I expect you'll be wondering how I filled the aching, langorous hours of ennui since my last blog. Well, a lot of time was spent on monotonously chipping away at my latest stone bas-relief (see picture below) and it was with relief that I finished it.

You might also be wondering 'Does that depict what I think it does?' Well yes actually, that sort of thing happens quite a lot, here and there (though more there than here, ......personally I can never find a supportive broken stone pillar when I want one). It's perhaps surprising, given the public interest in 'that sort of thing' that there aren't more statues of Queen Victoria in a similar pose. Just think what Rodin might have done with Victoria, Albert and the Crown Jewels.
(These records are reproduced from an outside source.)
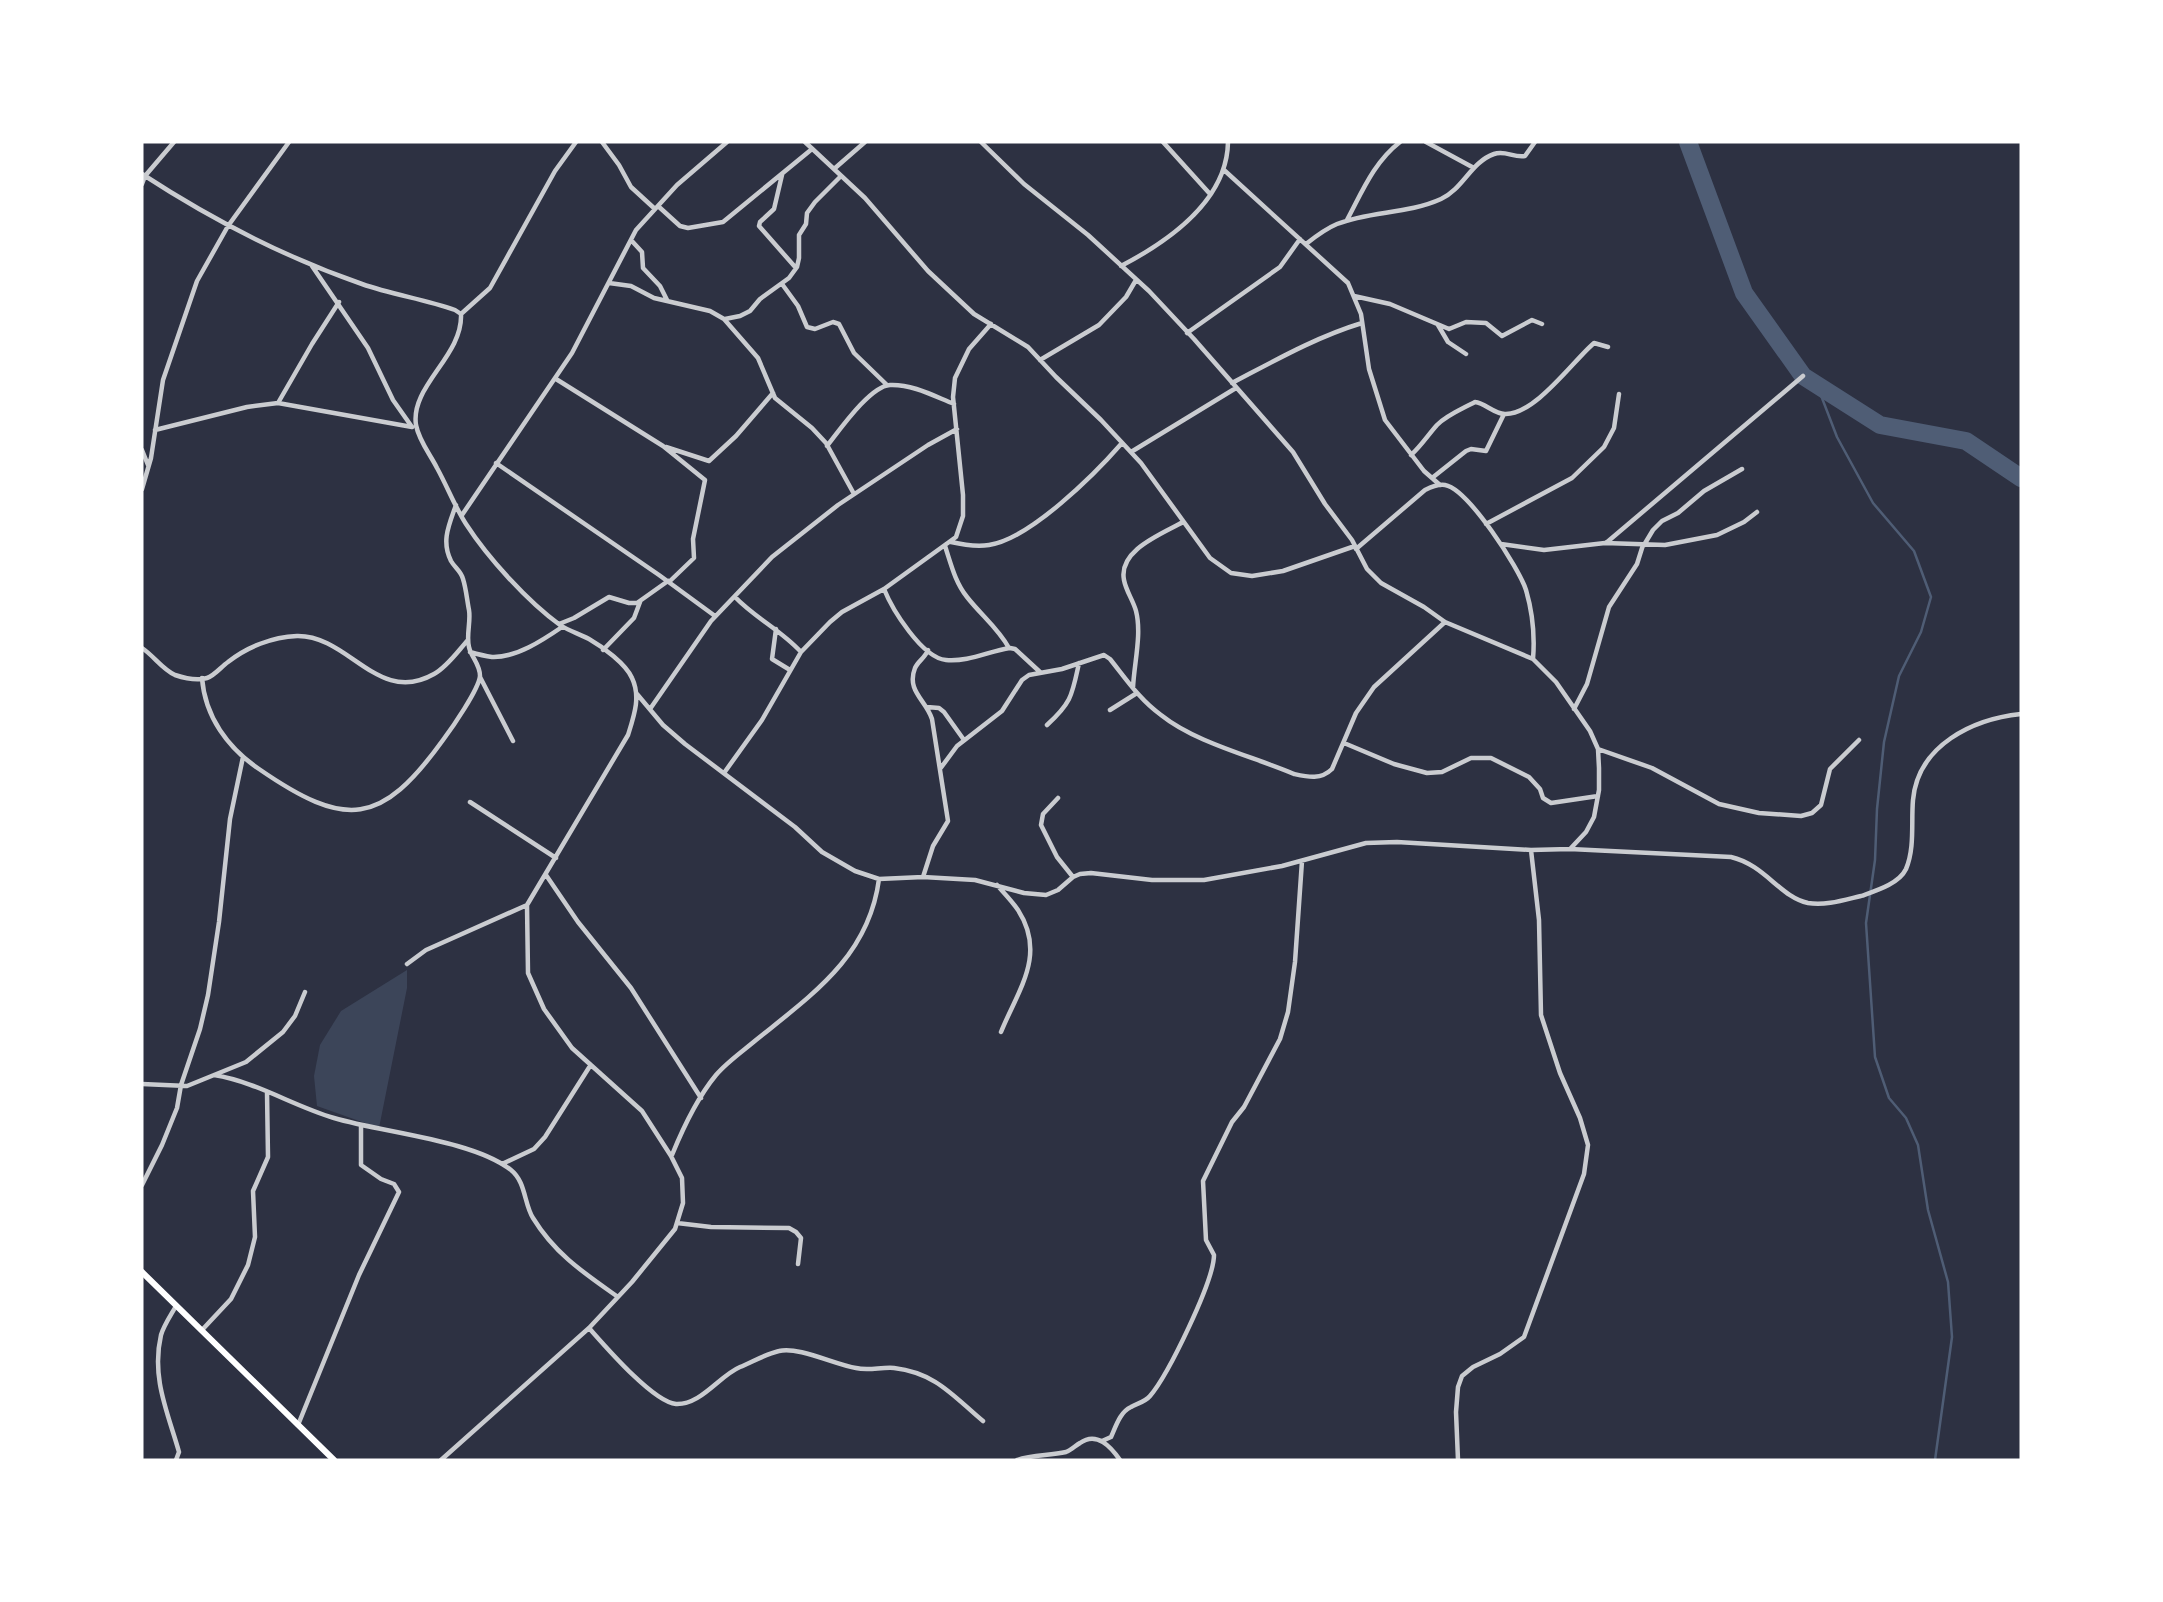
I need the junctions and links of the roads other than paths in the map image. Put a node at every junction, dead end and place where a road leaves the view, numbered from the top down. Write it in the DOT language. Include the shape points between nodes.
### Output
graph roads {
  1 [pos="174,142"];
  2 [pos="289,142"];
  3 [pos="576,142"];
  4 [pos="602,142"];
  5 [pos="727,142"];
  6 [pos="805,142"];
  7 [pos="865,142"];
  8 [pos="981,142"];
  9 [pos="1163,142"];
  10 [pos="1228,142"];
  11 [pos="1400,142"];
  12 [pos="1426,142"];
  13 [pos="1535,142"];
  14 [pos="812,149"];
  15 [pos="834,169"];
  16 [pos="1474,169"];
  17 [pos="1224,170"];
  18 [pos="783,173"];
  19 [pos="143,175"];
  20 [pos="841,176"];
  21 [pos="142,184"];
  22 [pos="1210,194"];
  23 [pos="657,207"];
  24 [pos="1346,221"];
  25 [pos="228,226"];
  26 [pos="631,240"];
  27 [pos="1300,240"];
  28 [pos="1306,244"];
  29 [pos="310,264"];
  30 [pos="1121,266"];
  31 [pos="796,268"];
  32 [pos="1136,280"];
  33 [pos="610,283"];
  34 [pos="782,284"];
  35 [pos="1354,296"];
  36 [pos="667,300"];
  37 [pos="339,303"];
  38 [pos="461,314"];
  39 [pos="724,319"];
  40 [pos="1362,323"];
  41 [pos="990,324"];
  42 [pos="1438,324"];
  43 [pos="1542,324"];
  44 [pos="1187,333"];
  45 [pos="1608,347"];
  46 [pos="1466,354"];
  47 [pos="1040,360"];
  48 [pos="1804,376"];
  49 [pos="556,379"];
  50 [pos="887,385"];
  51 [pos="1234,385"];
  52 [pos="773,393"];
  53 [pos="1619,394"];
  54 [pos="278,403"];
  55 [pos="954,404"];
  56 [pos="1504,414"];
  57 [pos="412,427"];
  58 [pos="957,429"];
  59 [pos="155,430"];
  60 [pos="420,436"];
  61 [pos="1122,443"];
  62 [pos="663,446"];
  63 [pos="827,446"];
  64 [pos="142,450"];
  65 [pos="1131,452"];
  66 [pos="1411,455"];
  67 [pos="496,463"];
  68 [pos="148,467"];
  69 [pos="1742,469"];
  70 [pos="1432,478"];
  71 [pos="1440,485"];
  72 [pos="142,489"];
  73 [pos="855,494"];
  74 [pos="456,505"];
  75 [pos="1757,512"];
  76 [pos="462,516"];
  77 [pos="1183,522"];
  78 [pos="1486,524"];
  79 [pos="951,541"];
  80 [pos="1605,543"];
  81 [pos="1500,544"];
  82 [pos="1643,545"];
  83 [pos="945,546"];
  84 [pos="1356,547"];
  85 [pos="668,582"];
  86 [pos="884,589"];
  87 [pos="735,597"];
  88 [pos="640,601"];
  89 [pos="715,616"];
  90 [pos="1445,622"];
  91 [pos="561,625"];
  92 [pos="776,628"];
  93 [pos="468,640"];
  94 [pos="142,648"];
  95 [pos="1009,648"];
  96 [pos="603,650"];
  97 [pos="928,650"];
  98 [pos="470,652"];
  99 [pos="801,652"];
  100 [pos="1533,659"];
  101 [pos="1080,663"];
  102 [pos="790,670"];
  103 [pos="1040,673"];
  104 [pos="480,676"];
  105 [pos="202,678"];
  106 [pos="1135,691"];
  107 [pos="636,693"];
  108 [pos="927,707"];
  109 [pos="650,709"];
  110 [pos="1574,709"];
  111 [pos="1110,710"];
  112 [pos="2021,714"];
  113 [pos="1047,725"];
  114 [pos="964,740"];
  115 [pos="1859,740"];
  116 [pos="513,741"];
  117 [pos="1344,743"];
  118 [pos="1598,749"];
  119 [pos="243,757"];
  120 [pos="940,769"];
  121 [pos="724,773"];
  122 [pos="1598,796"];
  123 [pos="1058,798"];
  124 [pos="470,802"];
  125 [pos="1570,849"];
  126 [pos="1531,850"];
  127 [pos="556,858"];
  128 [pos="1301,860"];
  129 [pos="546,875"];
  130 [pos="923,877"];
  131 [pos="1073,877"];
  132 [pos="879,879"];
  133 [pos="996,885"];
  134 [pos="527,905"];
  135 [pos="407,964"];
  136 [pos="305,992"];
  137 [pos="1001,1032"];
  138 [pos="590,1066"];
  139 [pos="214,1075"];
  140 [pos="142,1084"];
  141 [pos="181,1085"];
  142 [pos="267,1092"];
  143 [pos="702,1098"];
  144 [pos="361,1125"];
  145 [pos="671,1156"];
  146 [pos="502,1164"];
  147 [pos="142,1185"];
  148 [pos="677,1223"];
  149 [pos="798,1264"];
  150 [pos="142,1272"];
  151 [pos="618,1297"];
  152 [pos="176,1306"];
  153 [pos="589,1328"];
  154 [pos="201,1330"];
  155 [pos="983,1421"];
  156 [pos="298,1425"];
  157 [pos="1102,1441"];
  158 [pos="176,1460"];
  159 [pos="334,1460"];
  160 [pos="441,1460"];
  161 [pos="1017,1460"];
  162 [pos="1120,1460"];
  163 [pos="1458,1460"];
  1 -- 19 [label="street"];
  2 -- 25 [label="street"];
  3 -- 38 [label="street" via="490,288"];
  4 -- 23 [label="street" via="631,187"];
  5 -- 23 [label="street"];
  6 -- 14 [label="street"];
  7 -- 15 [label="street"];
  8 -- 30 [label="street"];
  9 -- 22 [label="street"];
  10 -- 17 [label="street"];
  11 -- 24 [label="street" via="1369,178"];
  12 -- 16 [label="street"];
  13 -- 16 [label="street" via="1525,156 1500,152"];
  14 -- 15 [label="street"];
  14 -- 18 [label="street"];
  15 -- 20 [label="street"];
  16 -- 24 [label="street" via="1454,192 1440,200"];
  17 -- 22 [label="street"];
  17 -- 27 [label="street"];
  18 -- 23 [label="street" via="731,216 712,225 680,226"];
  18 -- 31 [label="street" via="774,209 759,226"];
  19 -- 21 [label="street"];
  19 -- 25 [label="street"];
  20 -- 31 [label="street" via="807,213 799,235"];
  20 -- 41 [label="street" via="928,271"];
  22 -- 30 [label="street" via="1167,238"];
  23 -- 26 [label="street"];
  24 -- 28 [label="street"];
  25 -- 29 [label="street"];
  25 -- 59 [label="street" via="197,281 163,380"];
  26 -- 33 [label="street"];
  26 -- 36 [label="street" via="642,252 643,268"];
  27 -- 28 [label="street"];
  27 -- 44 [label="street" via="1280,267"];
  28 -- 35 [label="street" via="1348,283"];
  29 -- 37 [label="street"];
  29 -- 38 [label="street"];
  30 -- 32 [label="street"];
  31 -- 34 [label="street"];
  32 -- 44 [label="street"];
  32 -- 47 [label="street" via="1126,298 1099,325"];
  33 -- 36 [label="street"];
  33 -- 49 [label="street"];
  34 -- 39 [label="street" via="750,311"];
  34 -- 50 [label="street" via="807,327 839,324 853,354"];
  35 -- 40 [label="street"];
  35 -- 42 [label="street" via="1391,304"];
  36 -- 39 [label="street" via="710,310"];
  37 -- 54 [label="street"];
  37 -- 57 [label="street"];
  38 -- 60 [label="street" via="457,339 416,407"];
  39 -- 52 [label="street" via="758,358"];
  40 -- 51 [label="street" via="1301,347"];
  40 -- 66 [label="street" via="1382,413"];
  41 -- 47 [label="street" via="1028,347"];
  41 -- 55 [label="street" via="960,364"];
  42 -- 43 [label="street" via="1449,329 1466,322 1486,323 1502,336 1532,320"];
  42 -- 46 [label="street" via="1448,342"];
  44 -- 51 [label="street"];
  45 -- 56 [label="street" via="1594,343 1534,403"];
  47 -- 61 [label="street"];
  48 -- 80 [label="street"];
  49 -- 62 [label="street"];
  49 -- 67 [label="street"];
  50 -- 55 [label="street" via="909,387"];
  50 -- 63 [label="street" via="871,395"];
  51 -- 65 [label="street"];
  51 -- 84 [label="street" via="1293,452"];
  52 -- 62 [label="street" via="709,461"];
  52 -- 63 [label="street"];
  53 -- 78 [label="street" via="1612,435 1604,447 1572,478"];
  54 -- 57 [label="street"];
  54 -- 59 [label="street"];
  55 -- 58 [label="street"];
  56 -- 66 [label="street" via="1475,402 1442,421"];
  56 -- 70 [label="street" via="1486,451 1466,451"];
  57 -- 60 [label="street"];
  58 -- 73 [label="street"];
  58 -- 79 [label="street" via="963,516"];
  59 -- 68 [label="street"];
  60 -- 74 [label="street"];
  61 -- 65 [label="street"];
  61 -- 79 [label="street" via="1064,500 1015,534 991,545 971,547"];
  62 -- 85 [label="street" via="706,483 694,558"];
  63 -- 73 [label="street"];
  64 -- 68 [label="street"];
  65 -- 77 [label="street"];
  66 -- 70 [label="street"];
  67 -- 76 [label="street"];
  67 -- 85 [label="street"];
  68 -- 72 [label="street"];
  69 -- 82 [label="street" via="1662,521"];
  70 -- 71 [label="street"];
  71 -- 78 [label="street" via="1459,492"];
  71 -- 84 [label="street" via="1425,490"];
  73 -- 87 [label="street" via="772,557"];
  74 -- 76 [label="street"];
  74 -- 93 [label="street" via="446,546 463,578 471,622"];
  75 -- 82 [label="street" via="1717,535"];
  76 -- 91 [label="street" via="525,597"];
  77 -- 84 [label="street" via="1210,558 1231,573 1283,572"];
  77 -- 106 [label="street" via="1131,555 1123,567 1136,611"];
  78 -- 81 [label="street"];
  79 -- 83 [label="street"];
  80 -- 81 [label="street" via="1544,550"];
  80 -- 82 [label="street"];
  81 -- 100 [label="street" via="1525,587 1535,636"];
  82 -- 110 [label="street" via="1637,564 1609,607 1587,684"];
  83 -- 86 [label="street"];
  83 -- 95 [label="street" via="958,584"];
  84 -- 90 [label="street" via="1367,569 1381,583"];
  85 -- 88 [label="street"];
  85 -- 89 [label="street"];
  86 -- 97 [label="street" via="896,615"];
  86 -- 99 [label="street" via="842,612"];
  87 -- 89 [label="street"];
  87 -- 92 [label="street"];
  88 -- 91 [label="street" via="609,597"];
  88 -- 96 [label="street" via="634,618"];
  89 -- 109 [label="street"];
  90 -- 100 [label="street"];
  90 -- 117 [label="street" via="1374,687 1356,713"];
  91 -- 96 [label="street"];
  91 -- 98 [label="street" via="512,654 493,657"];
  92 -- 99 [label="street"];
  92 -- 102 [label="street" via="772,659"];
  93 -- 98 [label="street"];
  93 -- 105 [label="street" via="436,674 418,681 392,682 335,648 295,636 250,648"];
  94 -- 105 [label="street" via="176,675"];
  95 -- 97 [label="street" via="946,660"];
  95 -- 103 [label="street"];
  96 -- 107 [label="street" via="632,677"];
  97 -- 108 [label="street" via="912,678 915,694"];
  98 -- 104 [label="street"];
  99 -- 102 [label="street"];
  100 -- 110 [label="street"];
  101 -- 103 [label="street"];
  101 -- 106 [label="street" via="1104,655"];
  101 -- 113 [label="street" via="1066,707"];
  102 -- 121 [label="street"];
  103 -- 114 [label="street" via="1022,680 1002,710"];
  104 -- 116 [label="street"];
  104 -- 119 [label="street" via="421,771 376,807 335,810 291,789"];
  105 -- 119 [label="street" via="212,720"];
  106 -- 111 [label="street"];
  106 -- 117 [label="street" via="1162,717 1190,732 1294,774 1326,775"];
  107 -- 109 [label="street"];
  107 -- 127 [label="street" via="628,735"];
  108 -- 114 [label="street" via="944,712"];
  108 -- 120 [label="street"];
  109 -- 121 [label="street" via="684,744"];
  110 -- 118 [label="street"];
  112 -- 125 [label="street" via="1972,726 1935,751 1913,797 1906,869 1880,889 1851,898 1809,903 1790,895 1751,864 1731,857"];
  114 -- 120 [label="street"];
  115 -- 118 [label="street" via="1829,769 1821,805 1801,816 1719,804 1652,768"];
  117 -- 122 [label="street" via="1427,773 1439,773 1471,758 1491,758 1529,778 1551,803"];
  118 -- 122 [label="street"];
  119 -- 141 [label="street" via="230,819 208,995"];
  120 -- 130 [label="street" via="948,821 933,846"];
  121 -- 132 [label="street" via="822,852"];
  122 -- 125 [label="street" via="1591,824"];
  123 -- 131 [label="street" via="1043,814 1041,825"];
  124 -- 127 [label="street"];
  125 -- 126 [label="street"];
  126 -- 128 [label="street" via="1366,843"];
  126 -- 163 [label="street" via="1539,920 1541,1015 1580,1118 1587,1160 1524,1337 1462,1377 1456,1412"];
  127 -- 129 [label="street"];
  128 -- 131 [label="street" via="1204,880 1091,873"];
  128 -- 157 [label="street" via="1295,962 1280,1039 1203,1181 1206,1240 1214,1255 1209,1279 1154,1391 1146,1401 1128,1408 1111,1437"];
  129 -- 134 [label="street"];
  129 -- 143 [label="street" via="631,988"];
  130 -- 132 [label="street"];
  130 -- 133 [label="street"];
  131 -- 133 [label="street" via="1046,895"];
  132 -- 143 [label="street" via="869,924 851,954 828,981 715,1076"];
  133 -- 137 [label="street" via="1018,911 1032,956"];
  134 -- 135 [label="street" via="426,950"];
  134 -- 138 [label="street" via="528,972 535,990 572,1048"];
  136 -- 139 [label="street" via="283,1032 246,1062"];
  138 -- 145 [label="street" via="642,1111"];
  138 -- 146 [label="street" via="545,1137 534,1149"];
  139 -- 141 [label="street"];
  139 -- 142 [label="street" via="245,1081"];
  140 -- 141 [label="street"];
  141 -- 147 [label="street" via="177,1108"];
  142 -- 144 [label="street"];
  142 -- 154 [label="street" via="268,1157 253,1191 255,1237 248,1265 231,1298"];
  143 -- 145 [label="street"];
  144 -- 146 [label="street" via="455,1146"];
  144 -- 156 [label="street" via="361,1165 394,1184 399,1195 359,1275"];
  145 -- 148 [label="street" via="682,1178 683,1203"];
  146 -- 151 [label="street" via="514,1172 531,1215 558,1253"];
  148 -- 149 [label="street" via="789,1228 801,1238"];
  148 -- 151 [label="street" via="660,1250"];
  150 -- 152 [label="main road"];
  151 -- 153 [label="street"];
  152 -- 154 [label="main road"];
  152 -- 158 [label="street" via="162,1334 158,1367 162,1403 179,1452"];
  153 -- 155 [label="street" via="640,1382 674,1404 688,1402 736,1369 781,1350 858,1369 916,1372 942,1384"];
  153 -- 160 [label="street"];
  154 -- 156 [label="main road"];
  156 -- 159 [label="main road"];
  157 -- 161 [label="street" via="1090,1439 1067,1452"];
  157 -- 162 [label="street"];
}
My effort arose because my neighbour looked at my previous stone-carvings which were entitled 'The Kiss', 'The Pregnancy', 'Mother and Child' and 'Teenage Daughter', and pointed out that I'd omitted a crucial step between 'The Kiss' and 'The Pregnancy'. I felt I had to rise to the challenge and fill the hole, so to speak.

My friend Richard saw the finished work and said he could recognize my wife but who was the lucky man? The cheeky devil wondered if I was likely to need any models in future. I've offered to repeat the work with him and his wife as the models but only if he can hold the pose for 3 weeks. I doubt he'll accept the challenge, because his wife told me that a few weeks ago she said "Richard darling, lets race upstairs and make mad passionate love" to which he apparently replied "You can choose one or the other, but I couldn't manage both".

I was quite pleased with the sculpture, but since it is sandstone and not Portland stone I was unable to enter it for the recent sculpture competition organized by the British Limestone Corporation. I hear that the statue of Casanova won by a long chalk.